Mom and I almost missed it. We circled the Portland building one whole time before looking up. 
It's kind of scary.
but you enjoyed Cowboys and Aliens before, Harvey!
 Finally we headed up to Portland's Alphabet district and did some window shopping before heading North towards the Peculiarium, a unique little kitschy shop/museum that's somewhat, well, peculiar. It's got zombie babies, alien abductions, and a whole variety of voodoo tchotchkes. It's odd, but I really enjoyed it, it's certainly worth a look if you're into the hodge-podge of bizarre. Harvey on the other hand seemed just a little bit uncomfortable there. 

Then it was off to Seaside. Another couple hour drive away and there we were! In the rain. I played on the beach, I swung on the swing for hours and hours, I went to Mostly Hats, and ate lots and lots of Seaside Saltwater Taffy. All-the-while it rained so hard, sideways, that I got swimmers ear from walking eastward. I kid you not, stepping outside could get you wet to the bone. Luckily, I'm a web-footed Seattleite and didn't mind in the least.

Harvey elected to stay in the motel, due to a skin condition. He didn't seem too upset. I'm not sure why...
I'm afraid Seaside wasn't too well documented because of the torrential downpour, but it was a great couple of days. You'll just have to take my word for it. On the way home, we stopped at Fort Clatsop, the winter quarters for Lewis and Clark's Core of Discovery when they landed on the West Coast.

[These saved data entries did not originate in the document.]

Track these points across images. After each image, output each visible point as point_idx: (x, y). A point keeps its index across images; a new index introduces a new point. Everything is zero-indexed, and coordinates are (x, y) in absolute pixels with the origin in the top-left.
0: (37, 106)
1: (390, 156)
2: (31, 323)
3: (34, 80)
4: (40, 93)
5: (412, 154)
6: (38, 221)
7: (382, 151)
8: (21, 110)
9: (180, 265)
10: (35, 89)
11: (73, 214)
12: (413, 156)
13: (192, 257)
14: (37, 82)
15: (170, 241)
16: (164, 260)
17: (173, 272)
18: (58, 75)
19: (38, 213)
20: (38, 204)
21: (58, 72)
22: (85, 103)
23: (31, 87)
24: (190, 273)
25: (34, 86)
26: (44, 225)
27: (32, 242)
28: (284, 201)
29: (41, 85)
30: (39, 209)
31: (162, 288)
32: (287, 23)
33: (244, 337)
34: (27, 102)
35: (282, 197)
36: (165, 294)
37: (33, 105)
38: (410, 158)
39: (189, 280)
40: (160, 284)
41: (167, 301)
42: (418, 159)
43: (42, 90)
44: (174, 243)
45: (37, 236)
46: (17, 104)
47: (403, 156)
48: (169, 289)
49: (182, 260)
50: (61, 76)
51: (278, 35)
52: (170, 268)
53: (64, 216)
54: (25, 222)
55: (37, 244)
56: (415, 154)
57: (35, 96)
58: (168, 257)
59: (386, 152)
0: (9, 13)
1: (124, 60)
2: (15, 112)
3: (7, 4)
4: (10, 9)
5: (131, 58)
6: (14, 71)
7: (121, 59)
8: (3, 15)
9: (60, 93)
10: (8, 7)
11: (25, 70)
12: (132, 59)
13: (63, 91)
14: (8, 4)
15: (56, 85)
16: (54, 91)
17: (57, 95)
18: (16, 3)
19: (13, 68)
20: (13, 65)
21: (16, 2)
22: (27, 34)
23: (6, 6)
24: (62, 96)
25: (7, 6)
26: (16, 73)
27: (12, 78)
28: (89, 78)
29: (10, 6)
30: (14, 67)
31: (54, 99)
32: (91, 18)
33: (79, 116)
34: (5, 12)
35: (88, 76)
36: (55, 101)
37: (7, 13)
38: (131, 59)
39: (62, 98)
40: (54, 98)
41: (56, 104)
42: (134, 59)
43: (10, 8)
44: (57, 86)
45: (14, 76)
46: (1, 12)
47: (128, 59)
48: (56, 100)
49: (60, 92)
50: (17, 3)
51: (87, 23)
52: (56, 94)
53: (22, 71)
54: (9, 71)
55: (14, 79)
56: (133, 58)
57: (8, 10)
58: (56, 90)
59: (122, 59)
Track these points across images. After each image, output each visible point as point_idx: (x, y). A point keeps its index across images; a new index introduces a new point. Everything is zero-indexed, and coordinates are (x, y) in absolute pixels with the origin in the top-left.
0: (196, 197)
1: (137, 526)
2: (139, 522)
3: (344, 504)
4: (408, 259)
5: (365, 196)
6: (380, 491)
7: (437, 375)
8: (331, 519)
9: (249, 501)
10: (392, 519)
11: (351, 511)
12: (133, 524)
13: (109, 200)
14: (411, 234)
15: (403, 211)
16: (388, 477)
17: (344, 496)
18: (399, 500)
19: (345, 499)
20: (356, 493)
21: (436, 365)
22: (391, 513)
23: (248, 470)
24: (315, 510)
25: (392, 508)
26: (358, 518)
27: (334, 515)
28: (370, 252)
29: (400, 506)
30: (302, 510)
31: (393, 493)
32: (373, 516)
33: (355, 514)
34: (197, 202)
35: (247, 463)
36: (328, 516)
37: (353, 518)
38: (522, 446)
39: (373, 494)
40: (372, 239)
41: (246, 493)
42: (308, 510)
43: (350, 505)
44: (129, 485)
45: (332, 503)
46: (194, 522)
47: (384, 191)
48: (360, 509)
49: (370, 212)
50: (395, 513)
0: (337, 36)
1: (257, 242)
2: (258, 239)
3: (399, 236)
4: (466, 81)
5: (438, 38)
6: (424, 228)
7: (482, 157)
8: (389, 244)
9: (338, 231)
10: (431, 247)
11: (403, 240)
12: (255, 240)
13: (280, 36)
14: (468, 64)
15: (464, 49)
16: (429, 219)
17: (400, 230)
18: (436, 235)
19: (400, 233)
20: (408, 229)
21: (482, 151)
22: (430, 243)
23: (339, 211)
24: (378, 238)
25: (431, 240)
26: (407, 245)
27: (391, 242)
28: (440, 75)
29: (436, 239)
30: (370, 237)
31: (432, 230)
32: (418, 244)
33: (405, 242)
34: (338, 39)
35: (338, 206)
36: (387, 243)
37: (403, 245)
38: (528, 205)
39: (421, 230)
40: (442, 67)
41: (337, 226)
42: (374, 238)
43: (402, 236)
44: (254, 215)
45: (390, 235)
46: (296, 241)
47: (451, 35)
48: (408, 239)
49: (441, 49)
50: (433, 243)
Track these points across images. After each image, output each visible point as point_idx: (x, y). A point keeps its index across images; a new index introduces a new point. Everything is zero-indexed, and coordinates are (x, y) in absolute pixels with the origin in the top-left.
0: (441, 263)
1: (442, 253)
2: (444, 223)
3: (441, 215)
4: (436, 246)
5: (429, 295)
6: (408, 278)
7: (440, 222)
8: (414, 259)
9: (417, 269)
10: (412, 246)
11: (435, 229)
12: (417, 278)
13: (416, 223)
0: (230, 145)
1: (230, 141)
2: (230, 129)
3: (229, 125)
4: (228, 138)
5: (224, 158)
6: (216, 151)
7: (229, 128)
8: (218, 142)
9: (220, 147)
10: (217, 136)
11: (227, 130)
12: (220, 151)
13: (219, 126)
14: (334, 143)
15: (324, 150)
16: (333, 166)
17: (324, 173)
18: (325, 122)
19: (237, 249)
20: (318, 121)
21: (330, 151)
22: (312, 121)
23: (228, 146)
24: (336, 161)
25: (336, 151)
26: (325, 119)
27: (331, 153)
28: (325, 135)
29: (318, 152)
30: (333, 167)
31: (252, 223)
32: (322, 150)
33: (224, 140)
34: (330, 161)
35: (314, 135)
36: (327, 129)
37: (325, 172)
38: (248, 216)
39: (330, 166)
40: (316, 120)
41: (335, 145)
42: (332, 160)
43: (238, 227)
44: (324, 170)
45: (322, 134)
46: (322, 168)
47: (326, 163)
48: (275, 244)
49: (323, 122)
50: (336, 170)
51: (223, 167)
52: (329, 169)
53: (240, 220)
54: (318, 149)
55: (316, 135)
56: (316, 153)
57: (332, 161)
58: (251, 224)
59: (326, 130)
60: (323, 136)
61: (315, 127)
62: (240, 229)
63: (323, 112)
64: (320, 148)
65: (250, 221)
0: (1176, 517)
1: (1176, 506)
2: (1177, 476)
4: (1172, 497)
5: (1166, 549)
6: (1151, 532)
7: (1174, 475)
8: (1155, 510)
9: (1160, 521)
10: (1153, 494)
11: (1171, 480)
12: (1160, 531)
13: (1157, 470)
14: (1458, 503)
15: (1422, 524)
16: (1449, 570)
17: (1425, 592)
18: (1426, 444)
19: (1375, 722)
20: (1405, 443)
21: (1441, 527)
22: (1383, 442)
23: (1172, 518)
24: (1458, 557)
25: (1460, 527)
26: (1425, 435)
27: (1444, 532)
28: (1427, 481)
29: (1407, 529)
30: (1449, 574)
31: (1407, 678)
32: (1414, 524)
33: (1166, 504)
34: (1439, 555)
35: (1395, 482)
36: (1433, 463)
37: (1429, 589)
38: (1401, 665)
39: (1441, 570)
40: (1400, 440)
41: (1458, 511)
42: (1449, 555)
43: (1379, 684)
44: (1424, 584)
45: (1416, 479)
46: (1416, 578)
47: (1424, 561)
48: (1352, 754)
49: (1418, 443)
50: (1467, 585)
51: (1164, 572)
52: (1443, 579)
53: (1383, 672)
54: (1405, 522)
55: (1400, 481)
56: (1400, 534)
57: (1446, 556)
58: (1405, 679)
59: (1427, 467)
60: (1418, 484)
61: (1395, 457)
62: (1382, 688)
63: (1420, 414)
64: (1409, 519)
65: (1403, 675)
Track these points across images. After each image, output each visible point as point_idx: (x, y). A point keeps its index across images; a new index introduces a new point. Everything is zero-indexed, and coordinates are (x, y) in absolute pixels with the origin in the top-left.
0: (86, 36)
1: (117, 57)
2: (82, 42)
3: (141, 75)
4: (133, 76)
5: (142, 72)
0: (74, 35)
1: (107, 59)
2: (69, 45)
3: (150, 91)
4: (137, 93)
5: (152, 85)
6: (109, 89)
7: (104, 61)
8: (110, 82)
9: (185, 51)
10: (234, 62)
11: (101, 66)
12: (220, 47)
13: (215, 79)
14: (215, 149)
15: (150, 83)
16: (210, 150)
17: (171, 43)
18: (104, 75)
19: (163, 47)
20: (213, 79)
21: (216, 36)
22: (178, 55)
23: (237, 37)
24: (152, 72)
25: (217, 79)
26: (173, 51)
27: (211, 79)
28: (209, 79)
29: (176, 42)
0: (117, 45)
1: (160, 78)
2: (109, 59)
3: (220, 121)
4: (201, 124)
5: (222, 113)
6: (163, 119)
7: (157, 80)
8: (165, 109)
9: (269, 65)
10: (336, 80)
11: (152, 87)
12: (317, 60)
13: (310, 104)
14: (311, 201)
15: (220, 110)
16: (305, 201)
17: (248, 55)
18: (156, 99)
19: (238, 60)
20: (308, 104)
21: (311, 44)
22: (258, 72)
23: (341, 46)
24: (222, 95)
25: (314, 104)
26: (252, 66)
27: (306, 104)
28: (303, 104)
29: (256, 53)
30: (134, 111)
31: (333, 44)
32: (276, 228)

Harvey redubs Fort Clatsop, Fort Harvey.
"This place needs pillows!"
Then we stopped at North Head, which sits between Cape Disappointment and the Dismal Niche. (Gotta love grumpy explorer names). It's not only very pretty but also on of the foggiest spots on the west coast and home to a whole host of ship-wrecks. I was busy snapping pictures of the cool coastline and mom was engaged in watching the squadrons of Pelicans that were flying past.

I don't know about anyone else, but Harvey kept humming the theme to Jurassic Park and making me nervous.





At the end of the bluff is the North Head lighthouse, an extremely old and still functioning lighthouse. Harvey took a moment to enjoy the fog. Luckily the lighthouse is still functioning, so Harvey was confident he wouldn't get lost at sea.


After one final look at the sea, we all piled back in the car and headed inland again. Even though it rained for most of the vacation, Harvey still had a great time, although I suspect that might be somehow related to fact that he's smelled like Taffy, ever since he got home, but I'm not really sure.